:: ПРЕДОСТАВЛЕННЫЙ ФРАГМЕНТ ::
___

Разговор двух отцов о возне с детьми
Разговор двух отцов о возне с детьми
Два отца, Сергей Владимирович Реутский – методист направления «Хорошёвской прогимназии» и Сергей Владимирович Плахотников – директор «Хорошёвской прогимназии» беседуют об игре, борьбе и умении держать баланс при общении с детьми.
Возня – romp, англ. слэнг, легкая победа.
С.П.: Сереж, я много наблюдал за твоей работой с детьми, и больше всего меня очаровывает не то, как ты организуешь взаимодействие детей с детьми или с родителями, а когда ты сам входишь в контакт с ребенком и начинаешь с ним играть. К примеру, когда мальчишка пытается вытолкнуть тебя с острова (мата), и ты уворачиваешься, уходишь от него, и так как бы совсем неагрессивно нападаешь, кажется, что вы с ним совсем на равных. Видно, что вы оба радуетесь. Это не похоже на борьбу, скорее возня двух равных ради обоюдного удовольствия. Скажи, чем такая возня отличается от борьбы?
Cергей Реутский, учитель физкультуры, методист направления "Школа диалога с препятствием"
С.Р.: Ну, первое, что надо сказать, в борьбе есть желание победить, есть соревнование, а в возне главное – это общение или взаимодействие. В возне мы создаем друг для друга препятствия, придумываем своего рода загадки, которые надо разрешить к обоюдному удовольствию. Причем, так как силы не равны, то у взрослого появляется собственная, взрослая задачка – как уравнять силы. Если взрослый справляется, то оба получают удовольствие.
С.П.: Сереж, а ты чувствуешь точку перехода? Вот, идет возня, возня, возня и вдруг она перешла в борьбу?
Сергей Плахотников, директор «Хорошёвской прогимназии»
С.Р.: Да, конечно. Как только желание победить становится ведущим, в этот момент разрушается гармония…
С.П.: Подожди, а в возне разве нет желания победить?

___

:: ЗАДАЧА 1 ::
Объясните в одном–трёх предложениях по разговору о возне с детьми, почему у взрослого во время возни возникает собственная задача и в чём она заключается.
Записи никак не связаны с разговором.

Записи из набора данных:
___

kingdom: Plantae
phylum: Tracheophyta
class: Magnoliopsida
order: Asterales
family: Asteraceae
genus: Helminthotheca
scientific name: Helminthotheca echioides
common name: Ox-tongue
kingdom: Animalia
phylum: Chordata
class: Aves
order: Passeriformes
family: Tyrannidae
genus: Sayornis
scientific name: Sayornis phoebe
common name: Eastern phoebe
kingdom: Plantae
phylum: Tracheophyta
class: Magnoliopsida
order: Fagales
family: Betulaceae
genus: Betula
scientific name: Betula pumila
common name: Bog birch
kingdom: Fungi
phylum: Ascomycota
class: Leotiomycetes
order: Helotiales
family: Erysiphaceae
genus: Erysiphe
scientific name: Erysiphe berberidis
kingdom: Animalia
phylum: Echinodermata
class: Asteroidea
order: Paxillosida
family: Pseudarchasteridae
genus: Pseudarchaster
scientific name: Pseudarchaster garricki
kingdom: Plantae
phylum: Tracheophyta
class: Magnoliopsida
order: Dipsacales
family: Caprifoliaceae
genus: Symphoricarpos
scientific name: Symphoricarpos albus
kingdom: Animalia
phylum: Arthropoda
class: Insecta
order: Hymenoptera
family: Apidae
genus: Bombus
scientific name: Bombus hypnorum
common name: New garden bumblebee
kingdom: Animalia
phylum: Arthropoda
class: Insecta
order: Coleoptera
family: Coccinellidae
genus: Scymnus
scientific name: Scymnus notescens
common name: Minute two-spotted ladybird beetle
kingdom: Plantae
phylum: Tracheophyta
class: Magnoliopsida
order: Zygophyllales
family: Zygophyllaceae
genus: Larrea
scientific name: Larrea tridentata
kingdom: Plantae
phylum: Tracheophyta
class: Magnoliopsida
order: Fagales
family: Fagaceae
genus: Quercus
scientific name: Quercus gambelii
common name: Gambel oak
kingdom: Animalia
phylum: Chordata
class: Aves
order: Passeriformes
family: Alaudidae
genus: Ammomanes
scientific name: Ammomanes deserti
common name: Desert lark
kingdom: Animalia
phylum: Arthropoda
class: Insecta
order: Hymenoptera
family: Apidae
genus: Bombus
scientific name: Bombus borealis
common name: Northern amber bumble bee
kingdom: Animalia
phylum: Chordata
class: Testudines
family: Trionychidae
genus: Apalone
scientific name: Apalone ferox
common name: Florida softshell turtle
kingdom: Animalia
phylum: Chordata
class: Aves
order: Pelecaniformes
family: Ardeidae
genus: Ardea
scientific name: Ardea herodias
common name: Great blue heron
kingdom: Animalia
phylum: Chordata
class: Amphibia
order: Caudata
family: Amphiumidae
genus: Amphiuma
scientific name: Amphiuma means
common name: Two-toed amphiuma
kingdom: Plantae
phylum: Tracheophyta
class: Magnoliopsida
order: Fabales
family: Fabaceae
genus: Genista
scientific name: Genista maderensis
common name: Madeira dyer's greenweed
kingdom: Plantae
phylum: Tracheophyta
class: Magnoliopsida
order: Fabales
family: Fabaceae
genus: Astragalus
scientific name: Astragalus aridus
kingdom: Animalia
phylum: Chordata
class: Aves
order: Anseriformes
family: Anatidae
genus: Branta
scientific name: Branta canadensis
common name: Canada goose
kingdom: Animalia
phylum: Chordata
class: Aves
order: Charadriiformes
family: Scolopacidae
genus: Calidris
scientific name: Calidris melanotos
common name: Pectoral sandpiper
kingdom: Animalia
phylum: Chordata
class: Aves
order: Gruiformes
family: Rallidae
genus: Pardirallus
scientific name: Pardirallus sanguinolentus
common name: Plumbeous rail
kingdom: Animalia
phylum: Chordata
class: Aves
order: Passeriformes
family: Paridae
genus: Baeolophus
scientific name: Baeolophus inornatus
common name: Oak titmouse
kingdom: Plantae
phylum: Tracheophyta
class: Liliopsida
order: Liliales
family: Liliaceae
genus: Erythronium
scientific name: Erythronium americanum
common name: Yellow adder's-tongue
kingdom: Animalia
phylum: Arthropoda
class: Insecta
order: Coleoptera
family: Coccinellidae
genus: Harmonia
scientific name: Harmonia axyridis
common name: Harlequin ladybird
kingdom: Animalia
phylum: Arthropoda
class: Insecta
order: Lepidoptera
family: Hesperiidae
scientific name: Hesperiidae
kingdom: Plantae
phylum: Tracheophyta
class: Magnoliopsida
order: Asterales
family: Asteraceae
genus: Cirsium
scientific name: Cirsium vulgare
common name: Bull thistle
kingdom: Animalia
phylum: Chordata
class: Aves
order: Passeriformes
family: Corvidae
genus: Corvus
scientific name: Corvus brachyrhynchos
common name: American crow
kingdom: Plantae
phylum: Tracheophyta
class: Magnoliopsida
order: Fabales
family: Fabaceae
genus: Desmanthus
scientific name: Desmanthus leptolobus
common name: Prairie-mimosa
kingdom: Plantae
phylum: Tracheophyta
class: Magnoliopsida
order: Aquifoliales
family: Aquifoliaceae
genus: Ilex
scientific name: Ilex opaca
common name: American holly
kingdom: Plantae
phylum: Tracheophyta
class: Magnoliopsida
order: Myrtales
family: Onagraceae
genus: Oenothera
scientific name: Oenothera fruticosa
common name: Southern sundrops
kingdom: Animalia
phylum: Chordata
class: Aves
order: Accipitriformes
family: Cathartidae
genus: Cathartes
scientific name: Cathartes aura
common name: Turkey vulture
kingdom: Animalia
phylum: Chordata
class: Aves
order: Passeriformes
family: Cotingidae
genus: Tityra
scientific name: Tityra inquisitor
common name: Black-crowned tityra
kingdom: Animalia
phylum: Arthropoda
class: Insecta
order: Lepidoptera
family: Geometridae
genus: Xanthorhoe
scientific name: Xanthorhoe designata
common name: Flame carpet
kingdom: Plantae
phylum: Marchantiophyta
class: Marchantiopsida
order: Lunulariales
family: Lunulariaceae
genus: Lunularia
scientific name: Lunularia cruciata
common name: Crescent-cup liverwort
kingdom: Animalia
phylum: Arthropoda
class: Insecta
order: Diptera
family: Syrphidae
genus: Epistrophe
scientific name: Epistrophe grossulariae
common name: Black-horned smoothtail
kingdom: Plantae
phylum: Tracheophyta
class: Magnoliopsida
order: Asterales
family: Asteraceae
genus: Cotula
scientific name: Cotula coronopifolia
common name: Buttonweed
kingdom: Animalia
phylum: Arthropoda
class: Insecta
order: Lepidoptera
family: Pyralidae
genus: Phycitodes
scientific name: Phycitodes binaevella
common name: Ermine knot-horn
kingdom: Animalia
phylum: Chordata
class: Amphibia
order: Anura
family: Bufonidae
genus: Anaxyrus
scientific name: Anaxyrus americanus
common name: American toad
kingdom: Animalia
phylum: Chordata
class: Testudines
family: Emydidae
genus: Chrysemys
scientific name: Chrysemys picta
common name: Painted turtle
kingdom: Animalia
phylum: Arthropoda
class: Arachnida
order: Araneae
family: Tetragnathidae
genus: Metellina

___

:: ЗАДАЧА 2 ::
Оформите в виде JSON-списка строк часть записей: начните со строки с «class: Asteroidea» и дойдите до строки с «genus: Calidris» включительно. Каждой строке соответствует одна строка списка, пустые строки пропустите.

:: ПОЛНЫЙ ОТВЕТ 1 ::
Силы ребёнка и взрослого не равны, поэтому у взрослого появляется своя, взрослая задачка: как уравнять силы. Если взрослый с ней справляется, удовольствие получают оба.

:: ПОЛНЫЙ ОТВЕТ 2 ::
[
  "class: Asteroidea",
  "order: Paxillosida",
  "family: Pseudarchasteridae",
  "genus: Pseudarchaster",
  "scientific name: Pseudarchaster garricki",
  "kingdom: Plantae",
  "phylum: Tracheophyta",
  "class: Magnoliopsida",
  "order: Dipsacales",
  "family: Caprifoliaceae",
  "genus: Symphoricarpos",
  "scientific name: Symphoricarpos albus",
  "kingdom: Animalia",
  "phylum: Arthropoda",
  "class: Insecta",
  "order: Hymenoptera",
  "family: Apidae",
  "genus: Bombus",
  "scientific name: Bombus hypnorum",
  "common name: New garden bumblebee",
  "kingdom: Animalia",
  "phylum: Arthropoda",
  "class: Insecta",
  "order: Coleoptera",
  "family: Coccinellidae",
  "genus: Scymnus",
  "scientific name: Scymnus notescens",
  "common name: Minute two-spotted ladybird beetle",
  "kingdom: Plantae",
  "phylum: Tracheophyta",
  "class: Magnoliopsida",
  "order: Zygophyllales",
  "family: Zygophyllaceae",
  "genus: Larrea",
  "scientific name: Larrea tridentata",
  "kingdom: Plantae",
  "phylum: Tracheophyta",
  "class: Magnoliopsida",
  "order: Fagales",
  "family: Fagaceae",
  "genus: Quercus",
  "scientific name: Quercus gambelii",
  "common name: Gambel oak",
  "kingdom: Animalia",
  "phylum: Chordata",
  "class: Aves",
  "order: Passeriformes",
  "family: Alaudidae",
  "genus: Ammomanes",
  "scientific name: Ammomanes deserti",
  "common name: Desert lark",
  "kingdom: Animalia",
  "phylum: Arthropoda",
  "class: Insecta",
  "order: Hymenoptera",
  "family: Apidae",
  "genus: Bombus",
  "scientific name: Bombus borealis",
  "common name: Northern amber bumble bee",
  "kingdom: Animalia",
  "phylum: Chordata",
  "class: Testudines",
  "family: Trionychidae",
  "genus: Apalone",
  "scientific name: Apalone ferox",
  "common name: Florida softshell turtle",
  "kingdom: Animalia",
  "phylum: Chordata",
  "class: Aves",
  "order: Pelecaniformes",
  "family: Ardeidae",
  "genus: Ardea",
  "scientific name: Ardea herodias",
  "common name: Great blue heron",
  "kingdom: Animalia",
  "phylum: Chordata",
  "class: Amphibia",
  "order: Caudata",
  "family: Amphiumidae",
  "genus: Amphiuma",
  "scientific name: Amphiuma means",
  "common name: Two-toed amphiuma",
  "kingdom: Plantae",
  "phylum: Tracheophyta",
  "class: Magnoliopsida",
  "order: Fabales",
  "family: Fabaceae",
  "genus: Genista",
  "scientific name: Genista maderensis",
  "common name: Madeira dyer's greenweed",
  "kingdom: Plantae",
  "phylum: Tracheophyta",
  "class: Magnoliopsida",
  "order: Fabales",
  "family: Fabaceae",
  "genus: Astragalus",
  "scientific name: Astragalus aridus",
  "kingdom: Animalia",
  "phylum: Chordata",
  "class: Aves",
  "order: Anseriformes",
  "family: Anatidae",
  "genus: Branta",
  "scientific name: Branta canadensis",
  "common name: Canada goose",
  "kingdom: Animalia",
  "phylum: Chordata",
  "class: Aves",
  "order: Charadriiformes",
  "family: Scolopacidae",
  "genus: Calidris"
]